PROVIDED TEXT:
- Opening Delimiter -

Yeah, I’m getting cocky now.
I made kimchi last month, and it was good. We used it up within a few weeks. I wanted to make more. But this time, I wanted to really make kimchi. At the Kimchi Festival, they had done most of the work. All we did was rub the yangnyeom paste in between the leaves.
I have tasted enough kimchi over the years to know what I like. I wanted to make my first ZenKimchi Signature Kimchi.
I mentioned this to Eun Jeong.
“I think I’ll make kimchi this Saturday.”
“No, it’s too much work.”
“I did it at the Kimchi Festival.”
“But you didn’t make the yangnyeom. That’s a lot of work. Lots of chopping.”
“I know how to chop.”
Last weekend, Eun Jeong gave in. She had returned from her mother’s house in Gyeongju and saw that I was already screwing things up. We went to the store together to start getting ingredients, mainly the cabbage and salt.
Coarse ground mineral salt, if you’re curious.
I was a bit too ambitious. They had individual cabbages, but they were already trimmed. I thought you needed untrimmed cabbage so you could use the outer leaves to cover the kimchi. I found out that’s only if you’re going to put it in an earthenware jar and maybe bury it underground. And the only untrimmed cabbage on sale was in three packs.
“Well, if this turns out, I’ll make more. And I can use one of the cabbages to make my grandmother’s Pigs in a Blanket (Hungarian Cabbage Rolls), which freeze well.”
Eun Jeong sighed.
She laid out some newspaper, took one of the cabbages, and lopped off the base.
She then split it in half.
I should also remind you that this is a food journal. This is not somewhere to go for tried and true tested recipes. My Korean Kitchen is the best place to go for recipes. I just record stuff I did, and you can take away from it what you find useful.
As she cut up a cabbage, I filled a plastic tub full of cold water. I had thoroughly washed and disinfected this tub, by the way.
“Joe, what are you doing?”
“I’m making a brine. I’m mixing salt with water like it says in the book.”
My overconfidence in kimchi making partly stemmed from my possession of a book called Good Morning, Kimchi! by Prof. Sook-ja Yoon. She said to soak the cabbage in a 15% salt solution for six to eight hours.
Eun Jeong was on and off the phone with her mother for advice. Her mother said we should salt the cabbage itself with no water. So we did that.
We went out to do some shopping and returned a few hours later.
The salt had leeched some water out but not much. She talked to her mother again. Her mother clarified that we needed to put the salt in between each leaf.

- Closing Delimiter -

REQUEST: Return the passage of the kimchi-making journal entry verbatim, starting with "She laid out" and going on through "to eight hours.".

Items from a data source
- Opening Delimiter -

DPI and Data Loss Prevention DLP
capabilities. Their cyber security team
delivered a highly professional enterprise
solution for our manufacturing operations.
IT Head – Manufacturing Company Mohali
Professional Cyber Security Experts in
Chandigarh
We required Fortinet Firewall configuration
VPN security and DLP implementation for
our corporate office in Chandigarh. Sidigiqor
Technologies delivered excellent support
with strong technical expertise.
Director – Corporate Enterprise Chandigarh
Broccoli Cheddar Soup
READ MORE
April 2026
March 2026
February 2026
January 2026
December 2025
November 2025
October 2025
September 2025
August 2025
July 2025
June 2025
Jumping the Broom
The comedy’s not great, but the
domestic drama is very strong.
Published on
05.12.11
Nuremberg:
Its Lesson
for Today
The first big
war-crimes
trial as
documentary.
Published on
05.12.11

- Closing Delimiter -
- Opening Delimiter -

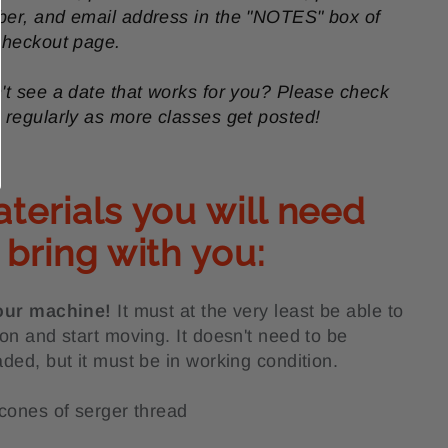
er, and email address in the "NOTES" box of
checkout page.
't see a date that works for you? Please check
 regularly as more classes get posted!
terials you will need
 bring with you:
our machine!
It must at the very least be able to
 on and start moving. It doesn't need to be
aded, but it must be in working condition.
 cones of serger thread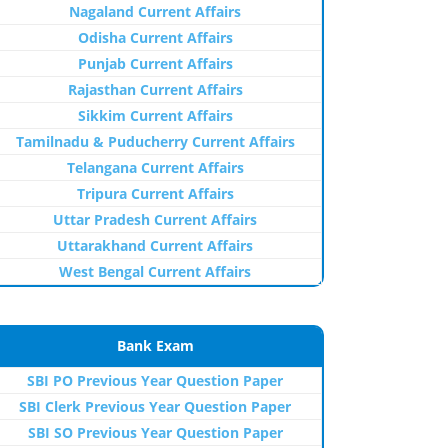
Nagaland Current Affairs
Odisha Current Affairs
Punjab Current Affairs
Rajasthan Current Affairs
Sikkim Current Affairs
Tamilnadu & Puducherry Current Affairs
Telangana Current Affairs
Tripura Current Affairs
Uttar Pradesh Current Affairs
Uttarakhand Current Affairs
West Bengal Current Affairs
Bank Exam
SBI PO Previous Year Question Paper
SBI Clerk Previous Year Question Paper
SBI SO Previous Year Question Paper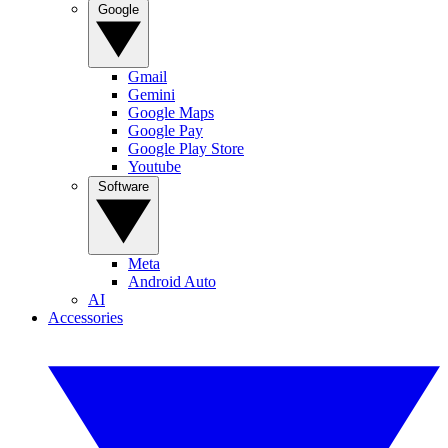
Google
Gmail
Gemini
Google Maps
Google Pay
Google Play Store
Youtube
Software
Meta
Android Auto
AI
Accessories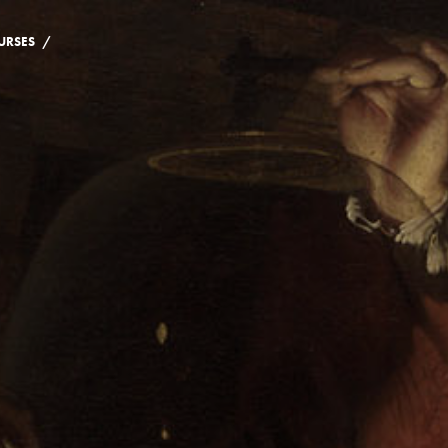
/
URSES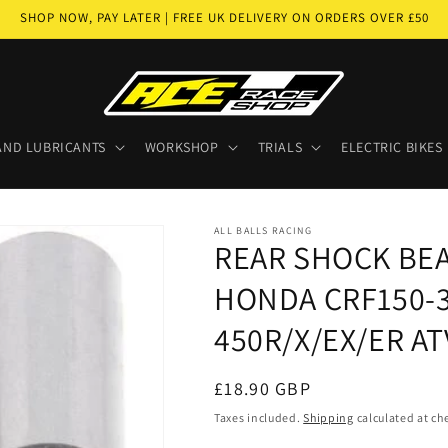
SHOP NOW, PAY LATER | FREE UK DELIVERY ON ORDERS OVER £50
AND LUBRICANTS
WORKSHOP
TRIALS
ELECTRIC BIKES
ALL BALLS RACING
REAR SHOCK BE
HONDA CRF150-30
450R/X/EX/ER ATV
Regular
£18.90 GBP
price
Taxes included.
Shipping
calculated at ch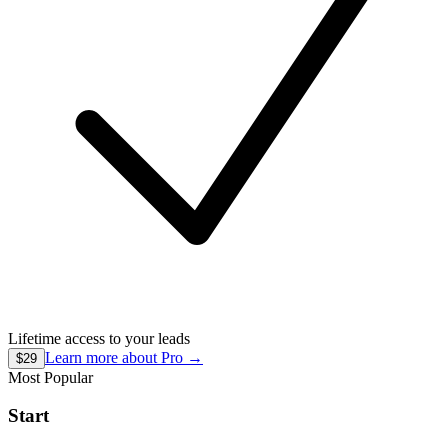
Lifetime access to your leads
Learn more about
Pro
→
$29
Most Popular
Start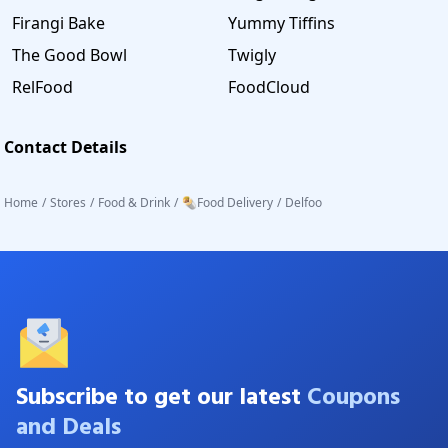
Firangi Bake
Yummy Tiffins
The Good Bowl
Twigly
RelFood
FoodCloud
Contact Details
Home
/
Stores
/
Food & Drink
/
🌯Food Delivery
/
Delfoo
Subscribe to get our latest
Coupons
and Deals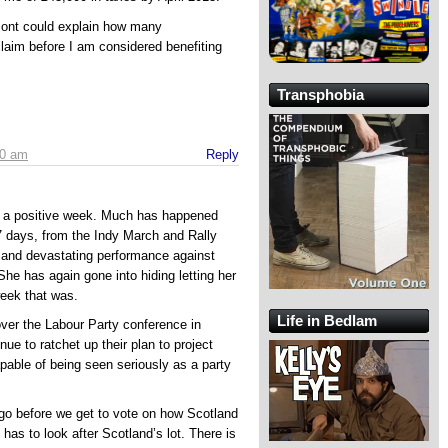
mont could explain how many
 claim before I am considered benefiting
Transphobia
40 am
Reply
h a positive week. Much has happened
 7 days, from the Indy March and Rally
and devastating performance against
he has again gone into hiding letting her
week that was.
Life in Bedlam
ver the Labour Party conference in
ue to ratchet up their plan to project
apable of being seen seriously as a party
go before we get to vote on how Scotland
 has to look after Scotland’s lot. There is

- Closing Delimiter -

RESULT BELOW:
She laid out some newspaper, took one of the cabbages, and lopped off the base.
She then split it in half.
I should also remind you that this is a food journal. This is not somewhere to go for tried and true tested recipes. My Korean Kitchen is the best place to go for recipes. I just record stuff I did, and you can take away from it what you find useful.
As she cut up a cabbage, I filled a plastic tub full of cold water. I had thoroughly washed and disinfected this tub, by the way.
“Joe, what are you doing?”
“I’m making a brine. I’m mixing salt with water like it says in the book.”
My overconfidence in kimchi making partly stemmed from my possession of a book called Good Morning, Kimchi! by Prof. Sook-ja Yoon. She said to soak the cabbage in a 15% salt solution for six to eight hours.